Let’s say you’re getting into prescription acne treatment or you want to start using retinol to get that serious anti-aging benefit, the priority is to get skin comfortable using Tier 4 soothers and avoid most other active ingredients. Once you’ve got a good handle on this initial routine, then you can approach products featuring Tier 3 actives with some caution for those added benefits. As hard as it may be, try not to add more than one Tier 3 active in at a time

Scenario 2: “I’m intimidated by Tier 1 actives like retinol. Is there a less aggressive active routine that still gets me results?”

Sure let’s rule out tier 1 for this scenario. So in this case, you would want to combine one good exfoliant combined with one Tier 3 product that suits your skin needs. Keep it to 3 products max (ie. vitamin C serum daily, glycolic serum nightly, and a tranexamic acid-based pigment fighting cocktail serum) and you should be able to steer clear of most irritation.

Scenario 3: I’m overwhelmed! Where do I even start?

If you’re just starting out, we recommend focus on finding your favorite soothing product with Tier 4 ingredients to soothe and bolster your skin barrier. Even though Tier 4 is vanilla, finding the right skin-barrier-whisperer can really pay off in the long run! When you want to test out more aggressive products, these will remain your faithful sidekicks to see you through any unexpected surprises.

A Word On Layering Order

    We get a LOT of questions about the correct layering order for different active ingredients. However, this is more about the formulation of the product rather than the active ingredients themselves. Here’s some general layering guidelines to consider:

  1. Water-based products go first. These are your toners, waters, essences, and most serums. If you enjoy layering multiple water-based products, go from the runniest to the thickest
  2. Thin, liquid emulsion treatments: These are your milky-looking serums and treatments that usually have a couple oils in the ingredient list.
  3. The creamy products and moisturizers.
  4. Where do face oils come in? We typically like to save this for the very end or mixed in with your moisturizers.

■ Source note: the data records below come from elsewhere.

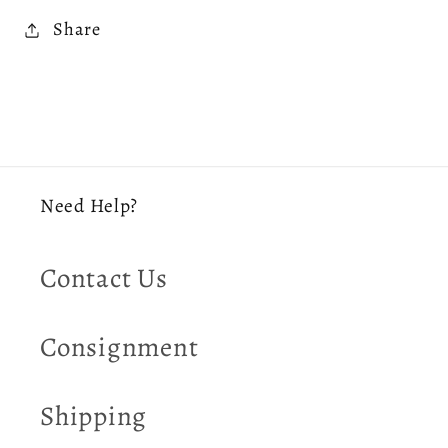
Share
Need Help?
Contact Us
Consignment
Shipping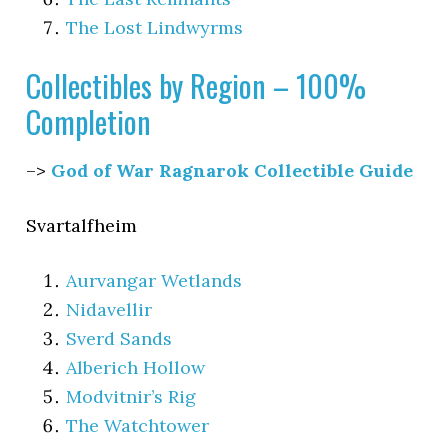
The Lost Lindwyrms
Collectibles by Region – 100%
Completion
–>
God of War Ragnarok Collectible Guide
Svartalfheim
Aurvangar Wetlands
Nidavellir
Sverd Sands
Alberich Hollow
Modvitnir’s Rig
The Watchtower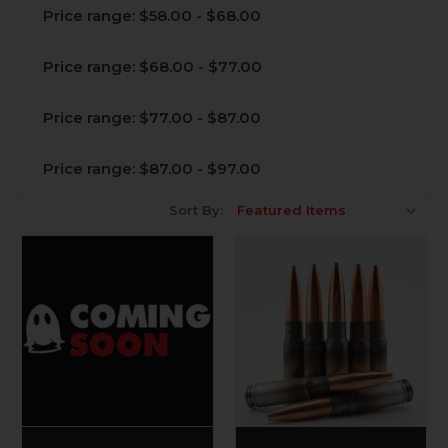
Price range: $58.00 - $68.00
Price range: $68.00 - $77.00
Price range: $77.00 - $87.00
Price range: $87.00 - $97.00
Sort By: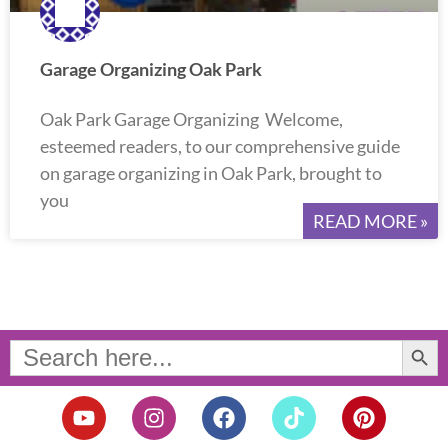
Garage Organizing Oak Park
Oak Park Garage Organizing Welcome,
esteemed readers, to our comprehensive guide
on garage organizing in Oak Park, brought to
you
READ MORE »
Search Button
Search
for:
Y
I
F
T
P
o
n
a
i
i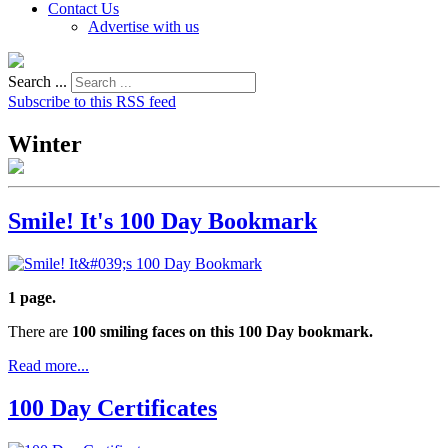
Contact Us
Advertise with us
Search ...
Subscribe to this RSS feed
Winter
Smile! It's 100 Day Bookmark
1 page.
There are
100 smiling faces on this 100 Day bookmark.
Read more...
100 Day Certificates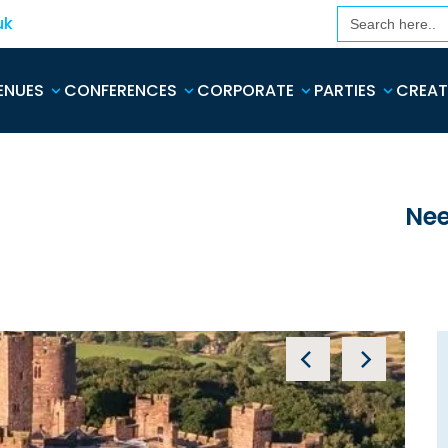
Search
uk
for:
ENUES
CONFERENCES
CORPORATE
PARTIES
CREAT
Nee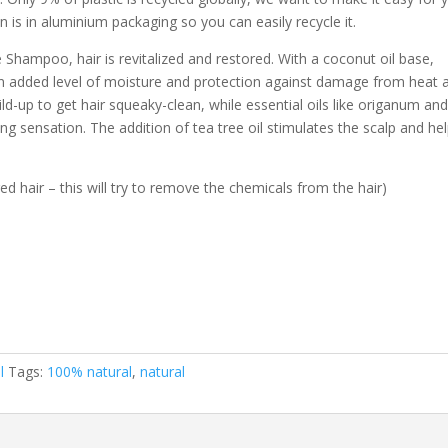
on is in aluminium packaging so you can easily recycle it.
 Shampoo, hair is revitalized and restored. With a coconut oil base,
r an added level of moisture and protection against damage from heat 
ld-up to get hair squeaky-clean, while essential oils like origanum an
ng sensation. The addition of tea tree oil stimulates the scalp and he
 hair – this will try to remove the chemicals from the hair)
l
Tags:
100% natural
,
natural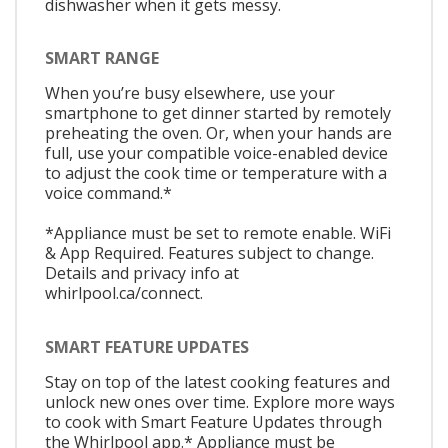
dishwasher when it gets messy.
SMART RANGE
When you’re busy elsewhere, use your
smartphone to get dinner started by remotely
preheating the oven. Or, when your hands are
full, use your compatible voice-enabled device
to adjust the cook time or temperature with a
voice command.*
*Appliance must be set to remote enable. WiFi
& App Required. Features subject to change.
Details and privacy info at
whirlpool.ca/connect.
SMART FEATURE UPDATES
Stay on top of the latest cooking features and
unlock new ones over time. Explore more ways
to cook with Smart Feature Updates through
the Whirlpool app.* Appliance must be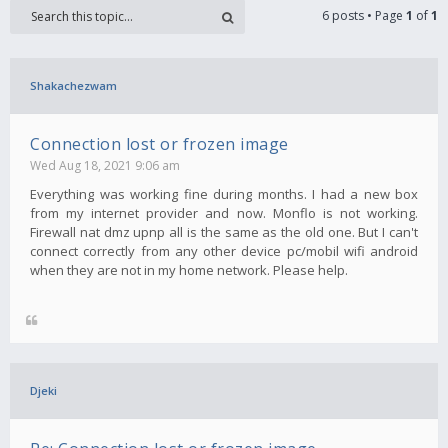
6 posts • Page
1
of
1
Shakachezwam
Connection lost or frozen image
Wed Aug 18, 2021 9:06 am
Everything was working fine during months. I had a new box
from my internet provider and now. Monflo is not working.
Firewall nat dmz upnp all is the same as the old one. But I can't
connect correctly from any other device pc/mobil wifi android
when they are not in my home network. Please help.
Djeki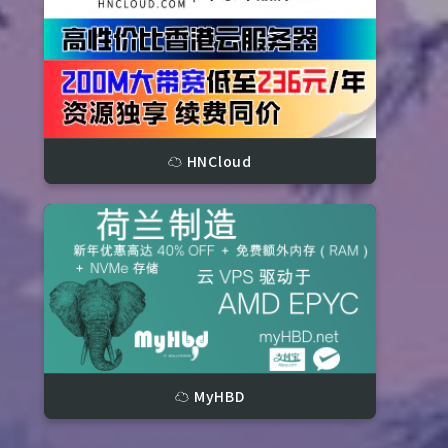
☁️ HNCloud
3366 IOPS, 7.60 s)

There isn’t a super strict rule here except to keep it after your water-based products and emulsion treatments

Takeaway

  • Retinol, prescription acne cocktails, hydroquinone, and high levels of glycolic acid are considered “Tier 1” products where inexperienced skin actives users may want to tackle just one at a time in your skincare routine
  • We consider soothing ingredients such as centella asiatica, bisabolol, many botanical extracts, and barrier function boosting ceramides, microbiome-focused ingredients such as Lactobacillus to be “Tier 4”. They may be basic, but everyone could benefit from a good Tier 4 product!

Phew! Hopefully this was a helpful way to dissect and refresh how you think of the treatments and skincare actives landscape. Remember that these actives only work with consistent use and time. When in doubt, build a manageable layering routine and approach new actives step wise to minimize potential irritation. You might be wondering where pH comes into all of this… welp! This is getting long, we’ll be dishing all about pH and skincare in an upcoming podcast episode.